(Circuit design data)
------
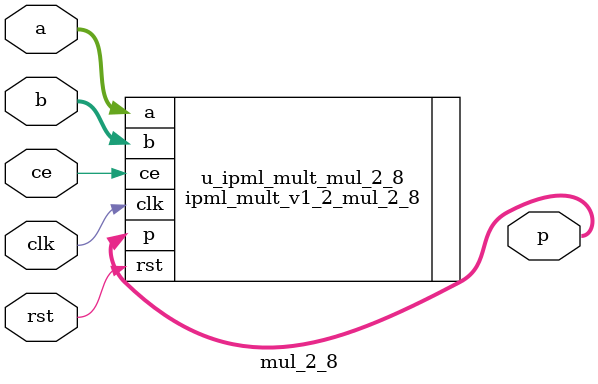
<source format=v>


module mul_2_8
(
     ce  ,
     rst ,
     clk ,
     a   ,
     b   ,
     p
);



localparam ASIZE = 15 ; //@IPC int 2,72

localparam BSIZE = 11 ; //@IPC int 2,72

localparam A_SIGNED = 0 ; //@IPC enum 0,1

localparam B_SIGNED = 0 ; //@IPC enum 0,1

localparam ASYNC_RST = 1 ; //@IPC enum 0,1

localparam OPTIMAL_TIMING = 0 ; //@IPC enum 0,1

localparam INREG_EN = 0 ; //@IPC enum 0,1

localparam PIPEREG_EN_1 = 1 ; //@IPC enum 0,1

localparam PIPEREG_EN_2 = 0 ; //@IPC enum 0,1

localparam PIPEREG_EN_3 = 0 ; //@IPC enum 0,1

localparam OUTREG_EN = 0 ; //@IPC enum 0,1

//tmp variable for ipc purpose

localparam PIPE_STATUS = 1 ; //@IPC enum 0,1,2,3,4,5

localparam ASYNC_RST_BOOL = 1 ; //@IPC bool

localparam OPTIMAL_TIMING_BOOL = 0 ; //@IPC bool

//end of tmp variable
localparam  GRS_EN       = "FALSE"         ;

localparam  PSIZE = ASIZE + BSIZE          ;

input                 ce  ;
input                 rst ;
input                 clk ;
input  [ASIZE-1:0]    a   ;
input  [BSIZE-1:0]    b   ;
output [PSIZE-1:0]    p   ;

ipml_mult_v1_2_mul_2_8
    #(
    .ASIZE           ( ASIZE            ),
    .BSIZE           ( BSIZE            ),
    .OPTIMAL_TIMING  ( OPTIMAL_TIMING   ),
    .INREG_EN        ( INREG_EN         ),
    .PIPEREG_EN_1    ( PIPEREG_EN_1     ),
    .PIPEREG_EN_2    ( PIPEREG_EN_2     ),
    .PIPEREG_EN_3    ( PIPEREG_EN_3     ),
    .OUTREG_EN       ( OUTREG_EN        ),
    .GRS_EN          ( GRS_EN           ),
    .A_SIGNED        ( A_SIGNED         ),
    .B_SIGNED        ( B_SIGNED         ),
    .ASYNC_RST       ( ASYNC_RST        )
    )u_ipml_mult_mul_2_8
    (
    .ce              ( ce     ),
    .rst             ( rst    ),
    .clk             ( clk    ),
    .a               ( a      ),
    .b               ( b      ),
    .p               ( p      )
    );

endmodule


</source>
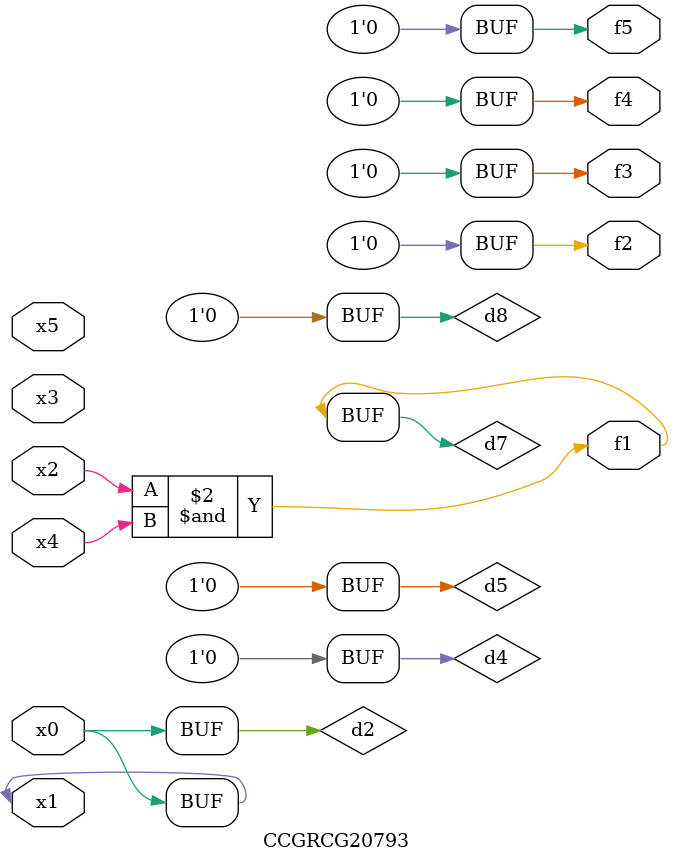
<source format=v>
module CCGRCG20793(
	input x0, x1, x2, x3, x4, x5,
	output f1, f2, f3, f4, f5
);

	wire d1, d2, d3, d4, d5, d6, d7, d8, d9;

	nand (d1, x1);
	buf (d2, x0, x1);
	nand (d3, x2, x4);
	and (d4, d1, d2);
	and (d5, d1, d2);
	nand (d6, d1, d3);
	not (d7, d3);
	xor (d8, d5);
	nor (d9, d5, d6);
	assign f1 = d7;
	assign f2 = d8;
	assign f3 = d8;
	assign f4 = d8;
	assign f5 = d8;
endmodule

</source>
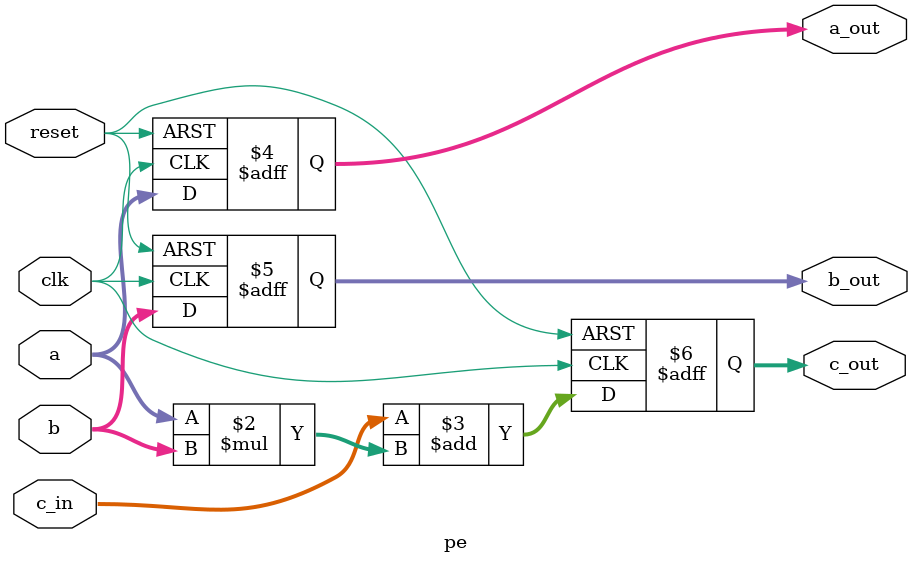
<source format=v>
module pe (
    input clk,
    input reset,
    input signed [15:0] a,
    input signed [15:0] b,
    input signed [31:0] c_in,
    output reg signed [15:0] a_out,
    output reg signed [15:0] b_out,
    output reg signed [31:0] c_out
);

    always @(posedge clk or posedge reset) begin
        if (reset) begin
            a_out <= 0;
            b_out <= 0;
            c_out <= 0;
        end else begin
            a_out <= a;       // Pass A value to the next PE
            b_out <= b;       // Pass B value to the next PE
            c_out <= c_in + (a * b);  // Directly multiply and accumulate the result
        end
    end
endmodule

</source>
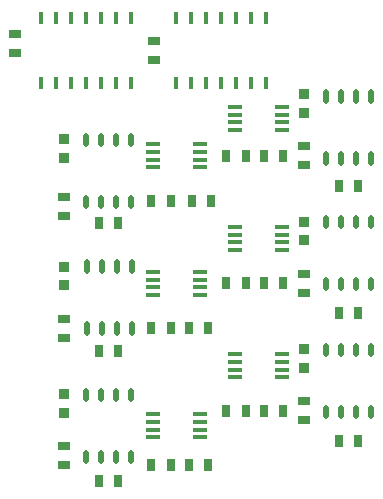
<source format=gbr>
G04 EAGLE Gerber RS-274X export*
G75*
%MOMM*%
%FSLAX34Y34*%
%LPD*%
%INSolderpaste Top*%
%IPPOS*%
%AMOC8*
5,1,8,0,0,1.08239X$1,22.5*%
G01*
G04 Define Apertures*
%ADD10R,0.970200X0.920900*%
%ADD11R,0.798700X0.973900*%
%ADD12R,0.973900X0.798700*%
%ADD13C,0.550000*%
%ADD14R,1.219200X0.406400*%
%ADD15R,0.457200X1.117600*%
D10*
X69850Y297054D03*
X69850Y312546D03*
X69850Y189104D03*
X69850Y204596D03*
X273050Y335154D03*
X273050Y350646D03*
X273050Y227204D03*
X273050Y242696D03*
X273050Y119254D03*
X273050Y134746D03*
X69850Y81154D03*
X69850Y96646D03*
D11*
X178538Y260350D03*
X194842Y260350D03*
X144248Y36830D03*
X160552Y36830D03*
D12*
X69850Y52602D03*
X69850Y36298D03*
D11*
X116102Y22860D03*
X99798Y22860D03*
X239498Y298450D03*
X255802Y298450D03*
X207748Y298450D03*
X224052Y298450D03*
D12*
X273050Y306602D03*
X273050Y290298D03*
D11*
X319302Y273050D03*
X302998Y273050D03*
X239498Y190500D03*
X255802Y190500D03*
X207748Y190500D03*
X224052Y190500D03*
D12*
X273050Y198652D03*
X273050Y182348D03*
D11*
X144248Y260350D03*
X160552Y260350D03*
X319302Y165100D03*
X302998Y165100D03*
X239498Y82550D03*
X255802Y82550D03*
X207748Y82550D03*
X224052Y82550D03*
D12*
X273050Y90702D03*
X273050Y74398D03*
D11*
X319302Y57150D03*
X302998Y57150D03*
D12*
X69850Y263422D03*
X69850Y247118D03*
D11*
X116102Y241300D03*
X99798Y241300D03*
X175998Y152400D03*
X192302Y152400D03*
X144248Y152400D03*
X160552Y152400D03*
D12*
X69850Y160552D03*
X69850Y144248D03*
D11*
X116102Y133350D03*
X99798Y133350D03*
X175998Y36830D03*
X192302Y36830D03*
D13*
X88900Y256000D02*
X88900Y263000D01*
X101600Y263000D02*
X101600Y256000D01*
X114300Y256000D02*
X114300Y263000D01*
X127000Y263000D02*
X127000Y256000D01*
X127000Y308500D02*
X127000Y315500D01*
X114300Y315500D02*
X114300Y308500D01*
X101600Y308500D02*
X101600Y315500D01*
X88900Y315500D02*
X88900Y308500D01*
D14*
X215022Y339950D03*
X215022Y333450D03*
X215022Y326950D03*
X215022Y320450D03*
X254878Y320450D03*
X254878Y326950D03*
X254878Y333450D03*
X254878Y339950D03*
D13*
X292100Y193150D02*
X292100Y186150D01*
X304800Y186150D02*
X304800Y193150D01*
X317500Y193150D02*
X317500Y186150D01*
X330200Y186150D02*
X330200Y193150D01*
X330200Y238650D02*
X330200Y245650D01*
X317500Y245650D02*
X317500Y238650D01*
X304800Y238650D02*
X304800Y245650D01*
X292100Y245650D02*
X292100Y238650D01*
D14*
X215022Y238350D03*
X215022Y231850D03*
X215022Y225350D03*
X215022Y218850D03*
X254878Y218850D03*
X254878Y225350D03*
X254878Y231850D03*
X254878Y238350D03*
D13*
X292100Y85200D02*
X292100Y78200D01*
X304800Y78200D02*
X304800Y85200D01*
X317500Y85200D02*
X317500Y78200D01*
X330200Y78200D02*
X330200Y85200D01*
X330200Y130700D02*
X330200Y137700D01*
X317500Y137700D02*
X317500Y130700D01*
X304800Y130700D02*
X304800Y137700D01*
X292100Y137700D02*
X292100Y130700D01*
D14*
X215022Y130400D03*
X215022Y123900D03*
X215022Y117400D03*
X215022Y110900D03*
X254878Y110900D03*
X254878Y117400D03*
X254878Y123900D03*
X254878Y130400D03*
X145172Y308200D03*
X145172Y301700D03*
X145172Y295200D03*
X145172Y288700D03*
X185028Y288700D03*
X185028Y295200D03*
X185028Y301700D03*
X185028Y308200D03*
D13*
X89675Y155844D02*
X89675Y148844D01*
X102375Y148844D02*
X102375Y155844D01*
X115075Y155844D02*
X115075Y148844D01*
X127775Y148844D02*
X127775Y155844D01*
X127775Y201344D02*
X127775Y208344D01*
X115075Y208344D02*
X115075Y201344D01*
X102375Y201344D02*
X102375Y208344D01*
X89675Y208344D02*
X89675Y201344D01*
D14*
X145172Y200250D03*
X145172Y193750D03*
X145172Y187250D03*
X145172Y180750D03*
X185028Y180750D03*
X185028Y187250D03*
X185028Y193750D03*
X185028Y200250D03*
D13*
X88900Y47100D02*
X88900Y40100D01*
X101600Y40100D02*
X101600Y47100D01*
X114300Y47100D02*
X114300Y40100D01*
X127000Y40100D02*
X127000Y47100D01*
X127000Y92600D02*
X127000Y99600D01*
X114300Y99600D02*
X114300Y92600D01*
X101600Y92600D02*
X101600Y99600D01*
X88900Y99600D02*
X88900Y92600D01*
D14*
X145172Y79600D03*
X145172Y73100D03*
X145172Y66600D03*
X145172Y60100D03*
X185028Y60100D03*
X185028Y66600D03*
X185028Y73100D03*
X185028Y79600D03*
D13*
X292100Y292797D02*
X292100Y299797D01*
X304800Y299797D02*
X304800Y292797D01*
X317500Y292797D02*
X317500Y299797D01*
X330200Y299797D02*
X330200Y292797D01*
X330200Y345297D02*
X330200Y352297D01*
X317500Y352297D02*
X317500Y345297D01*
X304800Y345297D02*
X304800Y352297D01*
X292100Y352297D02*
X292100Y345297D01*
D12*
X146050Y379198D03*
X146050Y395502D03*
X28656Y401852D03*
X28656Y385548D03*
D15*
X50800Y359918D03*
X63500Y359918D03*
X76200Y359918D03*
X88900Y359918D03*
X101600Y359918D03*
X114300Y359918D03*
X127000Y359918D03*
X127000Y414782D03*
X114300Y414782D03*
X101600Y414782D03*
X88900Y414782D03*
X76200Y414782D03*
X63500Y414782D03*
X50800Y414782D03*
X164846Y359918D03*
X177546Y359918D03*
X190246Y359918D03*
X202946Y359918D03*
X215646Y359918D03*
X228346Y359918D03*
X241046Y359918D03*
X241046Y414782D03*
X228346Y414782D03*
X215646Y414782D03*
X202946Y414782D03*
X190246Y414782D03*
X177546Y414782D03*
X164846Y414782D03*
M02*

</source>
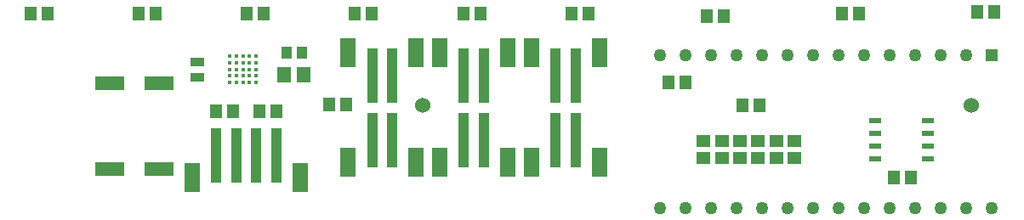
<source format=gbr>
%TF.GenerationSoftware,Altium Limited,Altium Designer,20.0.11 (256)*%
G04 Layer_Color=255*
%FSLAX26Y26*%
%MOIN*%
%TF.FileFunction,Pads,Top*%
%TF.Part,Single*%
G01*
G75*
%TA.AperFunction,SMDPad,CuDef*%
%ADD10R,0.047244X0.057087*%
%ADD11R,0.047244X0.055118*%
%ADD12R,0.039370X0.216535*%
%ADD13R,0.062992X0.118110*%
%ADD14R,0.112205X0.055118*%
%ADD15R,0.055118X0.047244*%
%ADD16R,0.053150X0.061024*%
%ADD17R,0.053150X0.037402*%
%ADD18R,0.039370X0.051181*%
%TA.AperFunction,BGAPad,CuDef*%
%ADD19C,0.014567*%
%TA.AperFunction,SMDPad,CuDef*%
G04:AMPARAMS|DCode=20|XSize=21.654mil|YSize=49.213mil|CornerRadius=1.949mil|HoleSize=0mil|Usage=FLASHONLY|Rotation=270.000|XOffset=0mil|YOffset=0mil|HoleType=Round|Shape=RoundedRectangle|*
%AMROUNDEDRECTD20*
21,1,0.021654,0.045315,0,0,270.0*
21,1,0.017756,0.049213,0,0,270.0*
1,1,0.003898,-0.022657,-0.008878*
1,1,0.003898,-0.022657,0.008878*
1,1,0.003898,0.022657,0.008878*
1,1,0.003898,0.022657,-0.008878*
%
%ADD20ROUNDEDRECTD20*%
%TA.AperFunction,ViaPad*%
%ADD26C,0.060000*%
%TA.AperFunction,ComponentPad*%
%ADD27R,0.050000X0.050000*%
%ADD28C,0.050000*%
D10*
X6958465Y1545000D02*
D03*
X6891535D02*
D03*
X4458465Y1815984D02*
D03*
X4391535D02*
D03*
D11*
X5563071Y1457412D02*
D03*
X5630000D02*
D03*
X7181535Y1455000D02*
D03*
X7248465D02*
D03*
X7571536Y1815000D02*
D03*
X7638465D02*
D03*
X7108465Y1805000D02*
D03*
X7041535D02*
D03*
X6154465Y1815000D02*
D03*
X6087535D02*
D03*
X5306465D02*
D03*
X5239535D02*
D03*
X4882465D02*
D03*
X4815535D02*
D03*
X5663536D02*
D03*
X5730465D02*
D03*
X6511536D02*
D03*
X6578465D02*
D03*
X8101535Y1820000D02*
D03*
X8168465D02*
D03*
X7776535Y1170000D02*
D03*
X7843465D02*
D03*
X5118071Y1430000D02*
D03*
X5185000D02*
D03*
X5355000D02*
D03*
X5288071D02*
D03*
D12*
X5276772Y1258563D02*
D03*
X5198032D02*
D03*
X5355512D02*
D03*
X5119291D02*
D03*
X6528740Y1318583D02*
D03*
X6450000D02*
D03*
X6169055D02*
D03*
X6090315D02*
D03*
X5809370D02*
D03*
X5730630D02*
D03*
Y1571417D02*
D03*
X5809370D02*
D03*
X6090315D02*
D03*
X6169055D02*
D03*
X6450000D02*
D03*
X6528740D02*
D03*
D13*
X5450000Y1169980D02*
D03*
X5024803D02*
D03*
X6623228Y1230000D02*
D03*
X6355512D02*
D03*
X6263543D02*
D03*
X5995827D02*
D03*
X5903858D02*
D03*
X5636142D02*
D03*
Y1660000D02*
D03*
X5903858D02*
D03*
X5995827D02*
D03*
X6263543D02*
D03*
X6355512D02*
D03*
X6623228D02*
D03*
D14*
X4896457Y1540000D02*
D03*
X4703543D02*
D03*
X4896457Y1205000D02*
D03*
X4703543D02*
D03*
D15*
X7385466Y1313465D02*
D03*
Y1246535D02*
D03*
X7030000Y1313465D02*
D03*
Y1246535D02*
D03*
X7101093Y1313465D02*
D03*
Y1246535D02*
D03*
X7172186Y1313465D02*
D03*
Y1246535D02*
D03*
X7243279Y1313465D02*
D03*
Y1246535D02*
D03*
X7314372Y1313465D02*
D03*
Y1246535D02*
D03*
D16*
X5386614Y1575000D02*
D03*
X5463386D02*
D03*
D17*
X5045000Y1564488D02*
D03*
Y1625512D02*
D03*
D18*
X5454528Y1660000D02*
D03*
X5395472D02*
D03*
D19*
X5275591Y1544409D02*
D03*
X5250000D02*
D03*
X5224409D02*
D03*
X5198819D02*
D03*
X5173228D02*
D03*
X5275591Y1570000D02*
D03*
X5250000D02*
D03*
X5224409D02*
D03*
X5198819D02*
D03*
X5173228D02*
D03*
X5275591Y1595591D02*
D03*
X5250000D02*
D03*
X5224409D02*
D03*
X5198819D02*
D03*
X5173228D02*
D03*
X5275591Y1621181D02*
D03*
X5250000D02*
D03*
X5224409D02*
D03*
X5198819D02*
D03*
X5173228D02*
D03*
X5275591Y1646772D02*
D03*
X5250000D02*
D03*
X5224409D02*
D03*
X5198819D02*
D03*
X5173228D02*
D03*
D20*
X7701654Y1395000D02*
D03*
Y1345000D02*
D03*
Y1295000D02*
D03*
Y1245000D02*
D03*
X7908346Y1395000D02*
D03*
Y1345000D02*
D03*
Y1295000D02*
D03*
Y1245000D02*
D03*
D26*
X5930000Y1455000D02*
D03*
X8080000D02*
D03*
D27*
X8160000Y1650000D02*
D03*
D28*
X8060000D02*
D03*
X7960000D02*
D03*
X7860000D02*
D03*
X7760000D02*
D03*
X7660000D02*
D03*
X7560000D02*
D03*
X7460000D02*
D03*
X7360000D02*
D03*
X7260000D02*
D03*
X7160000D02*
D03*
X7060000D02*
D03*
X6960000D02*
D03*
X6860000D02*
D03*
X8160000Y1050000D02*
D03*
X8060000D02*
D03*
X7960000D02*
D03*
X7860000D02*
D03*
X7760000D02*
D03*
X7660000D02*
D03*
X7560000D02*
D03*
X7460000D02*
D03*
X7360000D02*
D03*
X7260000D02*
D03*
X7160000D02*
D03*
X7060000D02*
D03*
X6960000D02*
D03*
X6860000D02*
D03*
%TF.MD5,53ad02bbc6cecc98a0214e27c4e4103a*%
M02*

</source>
------
• [Exercise prompt]: Using the records above, find and show each line with the string "begin".

• [Answer to this exercise]:
    always @(posedge clk or posedge reset) begin
        if (reset) begin
        end else begin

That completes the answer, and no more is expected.